China Daily | Updated: 2018-11-29 07:23

A recruiter in the shale gas industry, left, speaks with an attendee of a job fair in Cheswick, Pa. [Photo/IC]

The average global growth rate or wages dropped from 2.4 percent in 2016 to 1.8 percent in 2017, the lowest since 2008, according to the Global Wage Report issued by the International Labour Organization on Monday. The report also indicates the real wage growth rate of the G20 members has fallen to 0.4 percent in 2017 from 0.9 percent in 2016. Beijing Youth Daily comments:

The weak wage growth around the world is in sharp contrast with the robust economic growth and rosy employment data of some developed economies. The sluggish wage growth can directly affect the world's economic recovery, and employment. No country is immune to it.

The trade protectionism and unilateralism of some developed countries are to blame for this, as they have had a negative impact on many countries' economic restructuring and growth.

Were it not for the rise of protectionism and unilateralism, the world economic recovery would have kept a good momentum. Protectionism and unilateralism threaten to break the global supply chains and suspend further reform of the global trade system, which aims to safeguard free trade.

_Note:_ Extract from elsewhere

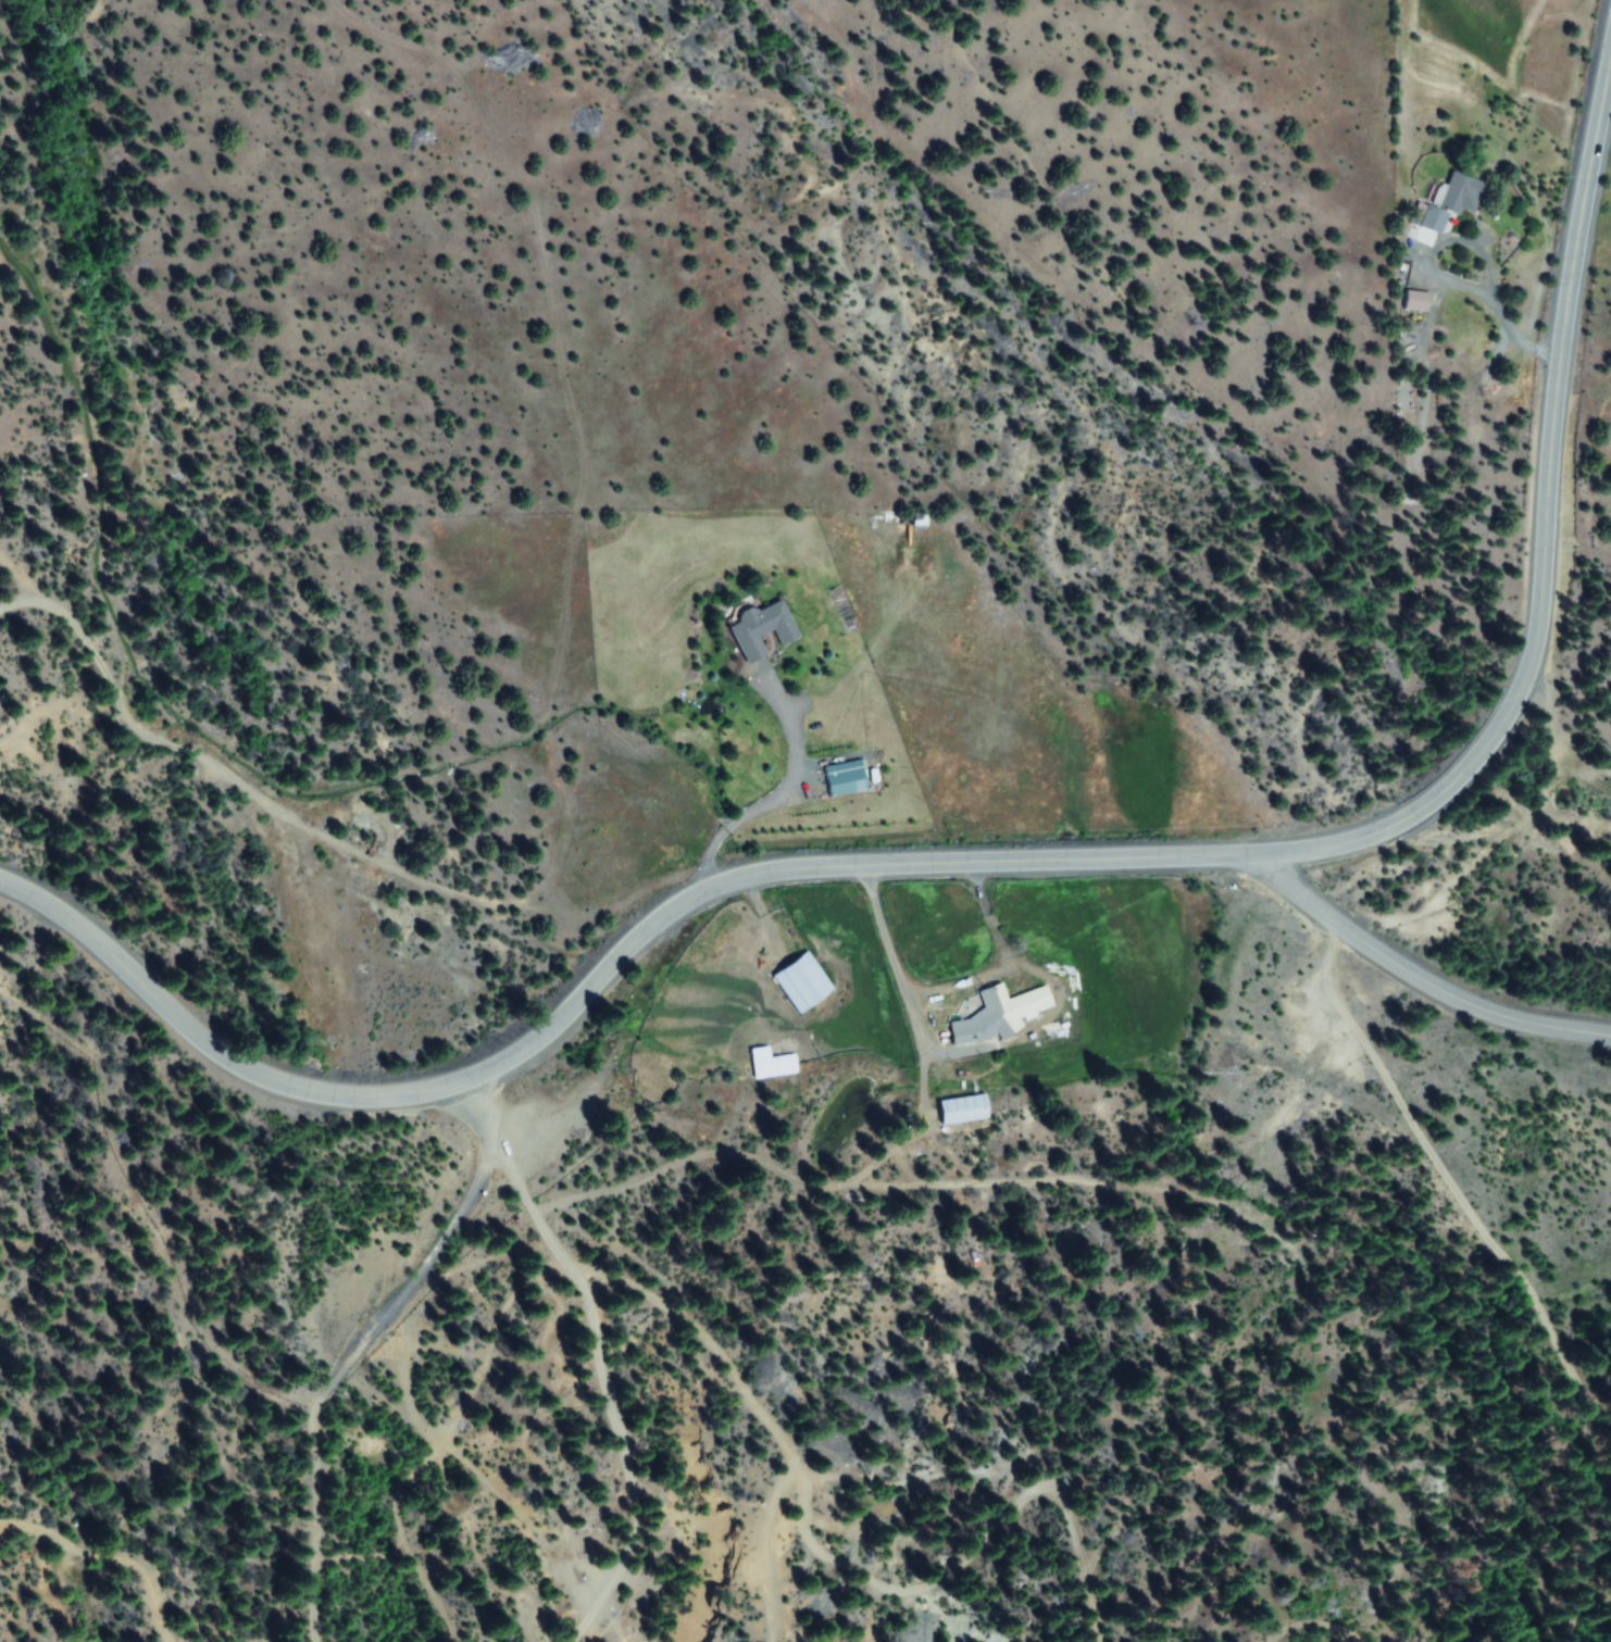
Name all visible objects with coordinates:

The crux of the matter is that some countries are trying to resist globalization. They attribute all their domestic problems to free trade and "unfair" trade rules. They go their own way, ignoring all hazards, blindly endorsing protectionism and unilateralism as a panacea for all their ills. Their practice is holding back the recovery of the world economy.

No wonder the Organisation for Economic Cooperation and Development has just lowered its forecast for global economic growth next year by 0.2 percentage points to 3.5 percent, and the International Monetary Fund has reduced its projection for world economic growth next year by 0.2 percentage points to 3.7 percent.

If the wage growth further slumps in the future, it will pull the rug from under the economies of developing countries that pin their growth hopes on consumption and employment, which are highly dependent on strong wage growth.